Molte volte si doveva ricorrere a un “notaio” esterno, una persona in grado di stendere un verbale, a volte a sacerdoti-notai. Alla Vicinia potevano partecipare anche le donne (non sempre), se responsabili della conduzione di un fondo. L’assemblea prendeva decisioni sui beni comuni,
quelli ancora presenti nella toponomastica sotto il nome di: comunali, comunai, comugna, comugne. Per prendere parte alla votazione era necessario risiedere nel luogo da almeno quindici anni: c’era la paura del “foresto”. La Vicinia fissava le norme di cattura degli animali selvatici, della raccolta di frutti di bosco, legna, miele selvatico, funghi. Stabiliva l’esecuzione di particolari lavori, quale l’erezione di arginature, scavo di fossati, manutenzione delle palizzate e i giorni per l’inizio e la fine del pascolo. La data del 25 aprile quale termine di pascolo per le greggi, valida ancora oggi, risale alle regole di quel tempo. C’erano poi casi bisognosi di un minimo di solidarietà: il “cason” che prende fuoco, la vedova con tanti figli a carico o altro. I vicini erano chiamati i “comunisti del comun”. La votazione avveniva per ballottaggio: ogni capofamiglia aveva a disposizione due palline da introdurre in un bossolo o in un sacchetto, quella bianca per dare il proprio assenso alle proposte emerse dalla discussione e quella nera, o colorata, per esprimere il proprio dissenso.

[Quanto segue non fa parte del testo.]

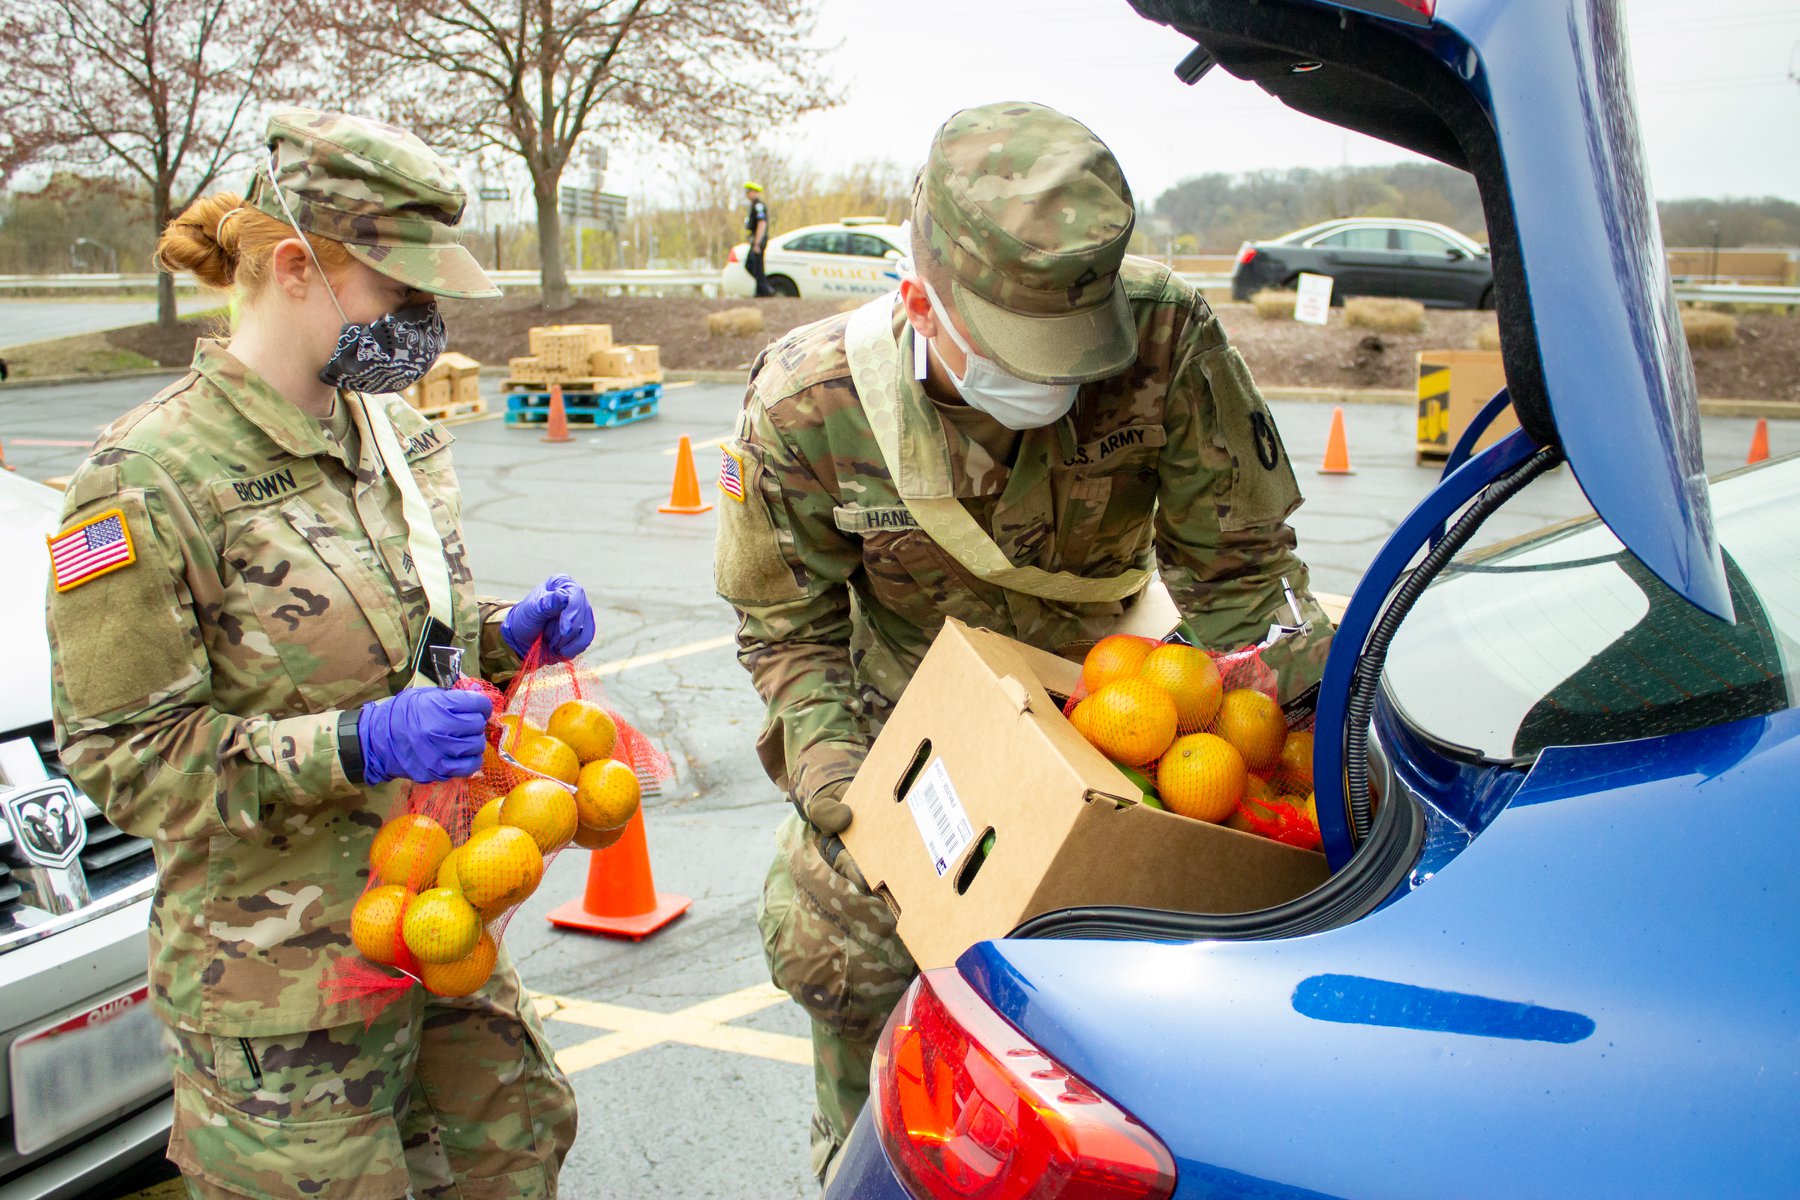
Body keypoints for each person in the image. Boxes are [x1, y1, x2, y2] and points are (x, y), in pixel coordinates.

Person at [714, 100, 1336, 1186]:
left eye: (1071, 352)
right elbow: (787, 629)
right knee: (875, 1051)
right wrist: (844, 793)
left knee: (1101, 1076)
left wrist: (1306, 728)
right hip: (905, 749)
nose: (1055, 383)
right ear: (919, 300)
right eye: (1020, 353)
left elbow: (1246, 577)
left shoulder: (1166, 343)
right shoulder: (811, 409)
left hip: (1122, 738)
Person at [46, 109, 586, 1199]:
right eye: (401, 296)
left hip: (439, 921)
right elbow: (125, 758)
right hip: (283, 996)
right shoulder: (146, 477)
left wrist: (500, 633)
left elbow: (407, 633)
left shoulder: (390, 431)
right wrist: (354, 745)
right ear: (298, 268)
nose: (424, 326)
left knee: (517, 1150)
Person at [743, 181, 773, 297]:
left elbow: (762, 223)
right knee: (752, 265)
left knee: (757, 266)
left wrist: (757, 242)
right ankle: (762, 289)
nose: (747, 194)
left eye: (749, 192)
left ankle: (765, 290)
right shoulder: (753, 205)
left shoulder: (758, 206)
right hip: (755, 240)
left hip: (758, 240)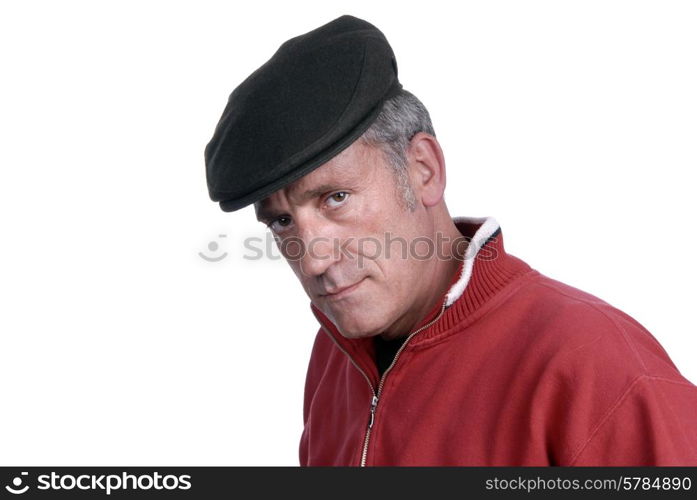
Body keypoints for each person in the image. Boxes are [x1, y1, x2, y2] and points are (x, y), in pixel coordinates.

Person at [204, 15, 697, 466]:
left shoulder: (593, 364)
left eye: (335, 197)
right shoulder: (337, 355)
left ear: (423, 170)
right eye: (282, 223)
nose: (312, 260)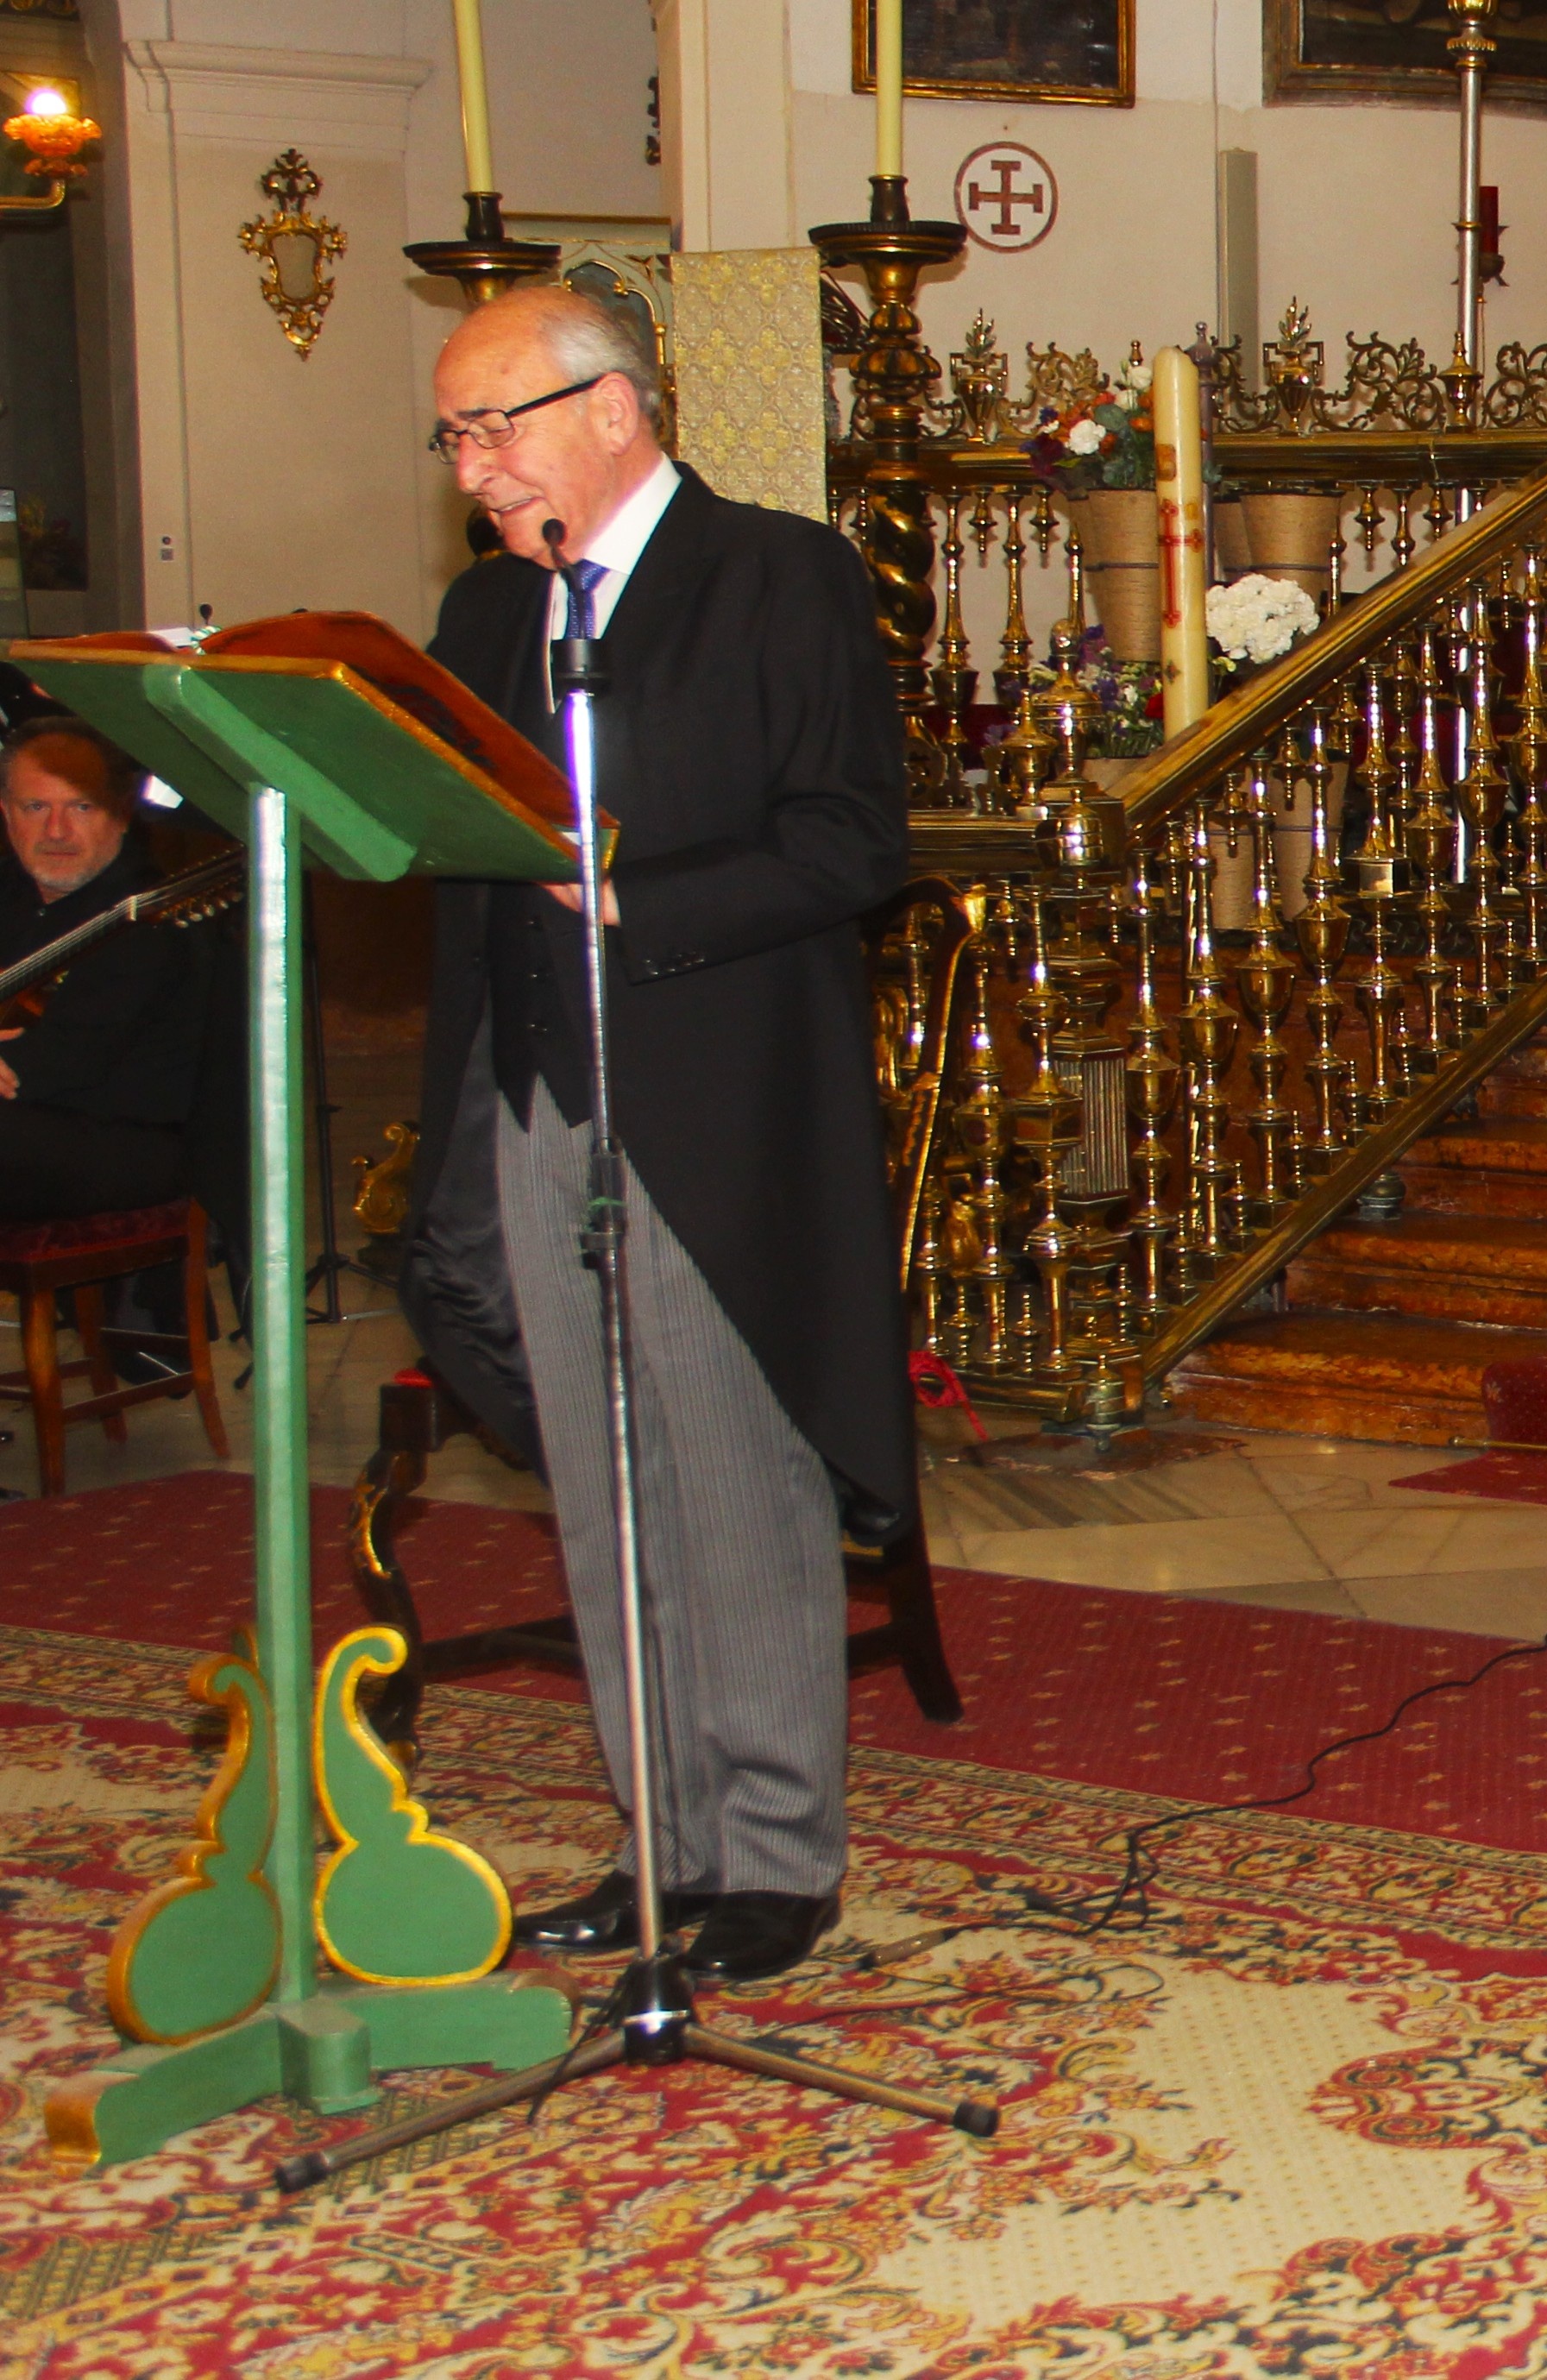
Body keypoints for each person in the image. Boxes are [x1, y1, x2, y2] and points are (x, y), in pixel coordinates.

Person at [402, 285, 910, 1986]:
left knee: (730, 1482)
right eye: (454, 436)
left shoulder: (775, 573)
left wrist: (636, 902)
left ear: (611, 408)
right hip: (536, 1088)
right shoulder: (487, 607)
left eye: (495, 426)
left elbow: (848, 841)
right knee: (606, 1489)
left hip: (711, 1101)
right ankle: (664, 1840)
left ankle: (770, 1854)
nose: (472, 466)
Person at [0, 717, 221, 1225]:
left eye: (81, 806)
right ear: (7, 814)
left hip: (123, 1143)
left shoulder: (149, 920)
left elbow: (49, 1064)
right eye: (36, 807)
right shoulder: (9, 892)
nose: (57, 831)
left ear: (121, 814)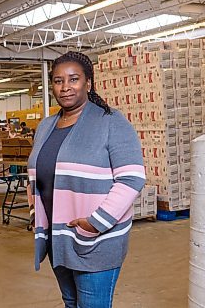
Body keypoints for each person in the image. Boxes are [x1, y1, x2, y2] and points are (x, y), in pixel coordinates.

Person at [27, 51, 145, 308]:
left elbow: (132, 178)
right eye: (58, 81)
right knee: (71, 303)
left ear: (88, 83)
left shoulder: (111, 122)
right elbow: (36, 172)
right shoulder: (46, 126)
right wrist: (36, 210)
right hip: (58, 238)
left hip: (95, 239)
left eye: (73, 79)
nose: (65, 87)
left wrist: (95, 223)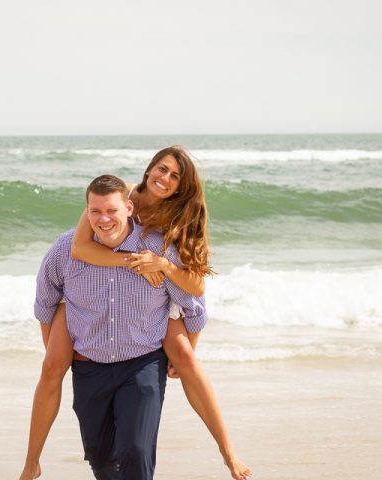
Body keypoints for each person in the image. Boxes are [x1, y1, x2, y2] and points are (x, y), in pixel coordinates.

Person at [20, 148, 251, 480]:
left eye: (175, 176)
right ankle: (31, 463)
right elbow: (73, 258)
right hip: (98, 329)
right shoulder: (114, 201)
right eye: (161, 169)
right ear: (149, 169)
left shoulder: (179, 221)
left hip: (155, 302)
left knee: (183, 360)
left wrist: (163, 265)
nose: (164, 179)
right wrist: (131, 259)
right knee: (55, 369)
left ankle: (228, 452)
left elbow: (195, 295)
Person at [34, 174, 206, 479]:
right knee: (100, 460)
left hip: (142, 364)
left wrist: (188, 349)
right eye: (95, 211)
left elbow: (192, 300)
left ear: (128, 208)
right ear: (86, 213)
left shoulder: (156, 250)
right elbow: (47, 301)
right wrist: (53, 351)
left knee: (136, 452)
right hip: (89, 368)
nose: (104, 219)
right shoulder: (65, 249)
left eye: (111, 210)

La Repubblica di Venezia imponeva agli amministratori del comune rurale di: riscuotere le tasse;
eseguire lavori di manutenzione a strade e pianconi (tavoloni per superare i corsi d’acqua); sistemare dei rastrelli (sbarramenti stradali) in caso di malattie contagiose; denunciare ogni fatto criminale e qualsiasi danno capitato nei campi; giudicare in prima istanza su danni e furti; segnalare gli uomini adatti alle armi; acquistare e distribuire il sale. Gli amministratori appena eletti dovevano prestare giuramento secondo una lunga formula.
Un documento della metà del Settecento riporta alcune decisioni prese per ballottaggio, tutte all’unanimità, dalla Vicinia di Pravisdomini, convocata nel sagrato della chiesa San Vitale di Annone. La Vicinia, in riunione separata, convocata con un diverso suono della campana,
eleggeva uno o due “camerari” per amministrare i beni della chiesa, i lasciti. Acquistava l’abito talare (da indossare solo in chiesa) per il parroco o curato, privo di autorità per tutto quanto era inerente all’amministrazione; si occupava di arredi sacri, acquisti di altari, esecuzione di affreschi o di quadri, incasso degli affitti, imbiancature a seguito di epidemie (con la scomparsa di pregevoli pitture murali)».

(…)

«Ogni famiglia riceveva in assegnazione un “maso” o “manso”, cioè un podere sufficiente a sfamarla, ma doveva corrispondere un affitto oneroso in prodotti della terra, indipendentemente, come si è detto, dalla quantità del raccolto. Il manso in origine era l’unità fondamentale della proprietà immobiliare; secondo alcuni studiosi, esso corrispondeva esattamente a un quarto di centuria: dodici ettari e mezzo, che però non erano tutti coltivabili, per la presenza di porzioni a bosco, a prato e zone soggette ad allagamento. In seguito, con il termine “manso”, sarà indicato il podere che può lavorare una famiglia di coloni o “massari” e la superficie può variare da un minimo di venticinque campi friulani (8,6 ettari) a un massimo di trentacinque campi (11,556 ettari).
In località Coare c’è un podere denominato “masut”, quindi piccolo maso: un breve tratto di strada di accesso è stato denominato “via del Masut”».